Other people claim they hate plane flights, but I love them. I love the thought of two, or six, or in this case, twenty-two hours to myself. I can do whatever I want. I can read (People magazine, no less!), I can work, I can watch a movie, I can do a crossword, I can sleep, I can talk to my seatmate, anything! I realize that I could make these same choices in my everyday life, but other things seem to get in the way – social commitments, work commitments, doing everyday errands, blah.
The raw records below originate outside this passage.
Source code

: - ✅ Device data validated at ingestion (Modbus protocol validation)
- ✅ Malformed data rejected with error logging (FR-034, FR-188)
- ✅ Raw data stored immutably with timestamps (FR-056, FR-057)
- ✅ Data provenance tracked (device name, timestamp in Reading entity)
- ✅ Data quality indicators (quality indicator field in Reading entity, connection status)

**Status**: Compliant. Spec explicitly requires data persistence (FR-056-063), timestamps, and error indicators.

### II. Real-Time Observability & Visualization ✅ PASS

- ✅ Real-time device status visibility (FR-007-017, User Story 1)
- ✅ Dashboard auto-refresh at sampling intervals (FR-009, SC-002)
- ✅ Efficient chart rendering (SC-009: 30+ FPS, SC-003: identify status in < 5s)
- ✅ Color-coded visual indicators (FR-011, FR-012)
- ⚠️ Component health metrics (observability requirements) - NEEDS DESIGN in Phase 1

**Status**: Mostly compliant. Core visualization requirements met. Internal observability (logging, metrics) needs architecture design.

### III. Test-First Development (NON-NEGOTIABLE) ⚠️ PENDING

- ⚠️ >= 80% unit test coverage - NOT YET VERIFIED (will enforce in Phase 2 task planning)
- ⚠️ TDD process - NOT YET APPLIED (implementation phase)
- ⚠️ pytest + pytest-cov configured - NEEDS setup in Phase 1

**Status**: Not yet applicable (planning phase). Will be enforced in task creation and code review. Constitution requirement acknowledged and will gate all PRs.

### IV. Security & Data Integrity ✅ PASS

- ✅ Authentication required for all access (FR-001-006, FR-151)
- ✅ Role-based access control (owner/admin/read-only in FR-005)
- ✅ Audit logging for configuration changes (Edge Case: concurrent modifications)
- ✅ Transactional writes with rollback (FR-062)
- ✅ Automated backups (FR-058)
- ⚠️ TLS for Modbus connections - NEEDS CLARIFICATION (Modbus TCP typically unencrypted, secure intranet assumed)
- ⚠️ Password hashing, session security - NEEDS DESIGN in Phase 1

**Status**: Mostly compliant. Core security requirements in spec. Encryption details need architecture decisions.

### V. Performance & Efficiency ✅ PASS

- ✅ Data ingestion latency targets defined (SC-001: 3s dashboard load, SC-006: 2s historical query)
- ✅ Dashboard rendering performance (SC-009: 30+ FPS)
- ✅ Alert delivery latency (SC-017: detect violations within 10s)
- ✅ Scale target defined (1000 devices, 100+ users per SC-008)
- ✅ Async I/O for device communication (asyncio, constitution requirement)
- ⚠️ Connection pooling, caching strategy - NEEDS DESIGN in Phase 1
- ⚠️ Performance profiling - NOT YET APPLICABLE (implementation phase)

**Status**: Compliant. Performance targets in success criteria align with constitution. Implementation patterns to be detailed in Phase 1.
I had a lovely German seatmate on the flight from SFO to Frankfurt. He was a very statuesque man and I almost (read, almost) offered my aisle seat to him. I felt much better when he explained he always requested a middle seat because his shoulders were so wide that he didn’t like the aisle seat; people continuously bumped into him. I didn’t feel quite so guilty about my coveted aisle seat. We discussed travel, and the thrill of living in another language – how that affects the way you think, how you express yourself. He had made a lot of money in the watch business (go figure) and invested in a few small properties in Germany. He rents apartments and garages. His friends and family badger him to buy more, invest more, more, more, more, but his attitude is, “Why bother? I live a comfortable life. Not extravagant, but comfortable. If I buy more properties, yes, I’ll be richer, but I’ll have to work more and have less time to enjoy what I have. Who wants that?” I love that attitude. We were having a lovely conversation, both of us plagued by insomnia, until the woman in front of us angrily stood up, turned around and shushed us with the admonition, “Some of us are trying to sleep!” We raised our eyebrows at each other, shrugged, and turned on our i-Pods.
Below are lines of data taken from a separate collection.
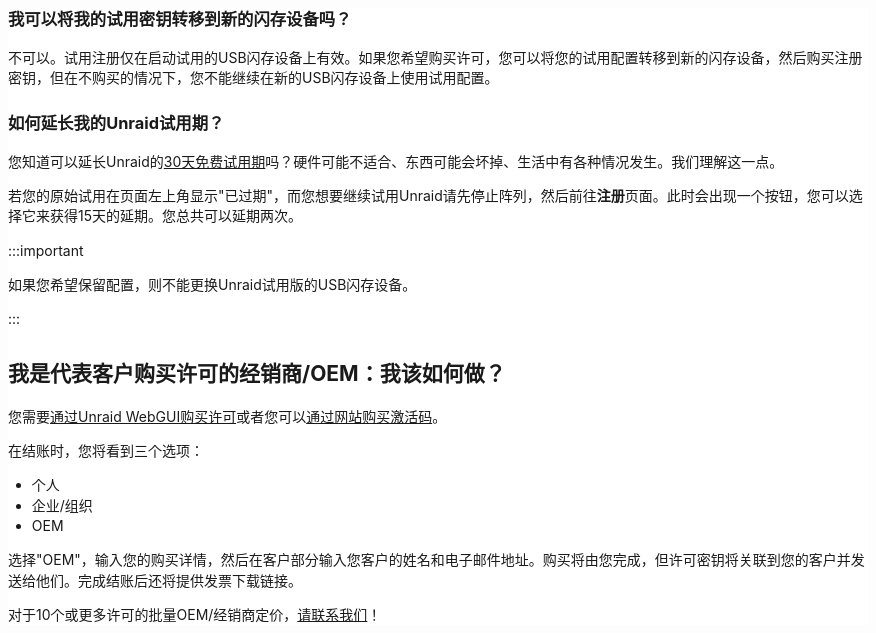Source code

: ### 我可以将我的试用密钥转移到新的闪存设备吗？

不可以。试用注册仅在启动试用的USB闪存设备上有效。如果您希望购买许可，您可以将您的试用配置转移到新的闪存设备，然后购买注册密钥，但在不购买的情况下，您不能继续在新的USB闪存设备上使用试用配置。

### 如何延长我的Unraid试用期？

您知道可以延长Unraid的[30天免费试用期](https://unraid.net/download)吗？硬件可能不适合、东西可能会坏掉、生活中有各种情况发生。我们理解这一点。

若您的原始试用在页面左上角显示"已过期"，而您想要继续试用Unraid请先停止阵列，然后前往**注册**页面。此时会出现一个按钮，您可以选择它来获得15天的延期。您总共可以延期两次。

:::important

如果您希望保留配置，则不能更换Unraid试用版的USB闪存设备。

::: 

## 我是代表客户购买许可的经销商/OEM：我该如何做？

您需要[通过Unraid WebGUI购买许可](#how-do-i-purchase-unraid)或者您可以[通过网站购买激活码](https://unraid.net/pricing)。

在结账时，您将看到三个选项：

* 个人
* 企业/组织
* OEM

选择"OEM"，输入您的购买详情，然后在客户部分输入您客户的姓名和电子邮件地址。购买将由您完成，但许可密钥将关联到您的客户并发送给他们。完成结账后还将提供发票下载链接。

对于10个或更多许可的批量OEM/经销商定价，[请联系我们](https://unraid.net/contact)！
I also love airplane food. Yes, I do. The presentation is magnificent. Little packets of food – a salad, bread, butter, a sampling of a main meal, dessert, *and* a piece of chocolate. It’s great. I’m a sucker for individual portions. And it’s served hot. Who doesn’t like hot food? I have a secret obsession with the refreshing towelletes that all but US airlines provide. I never use them on the plane, instead stashing them in my purse. I feel like I’m channeling my grandmother, who grew up in the Depression and saved twist ties and recycled tin foil. But refreshing towellettes are so useful! Especially when travelling. Suppose you’re in the desert and you’ve travelled for days. You arrive at an oasis and are offered plump dates by your host. You want to partake, but feel the grime and dust of three days of travel crusting your hands. But wait! You know you have a refreshing towellette and you briefly excuse yourself, quickly swiping the lemon scented towellette over your face and hands, returning to the feast feeling fresh and anew. See – there’s a reason I hoard these precious packets.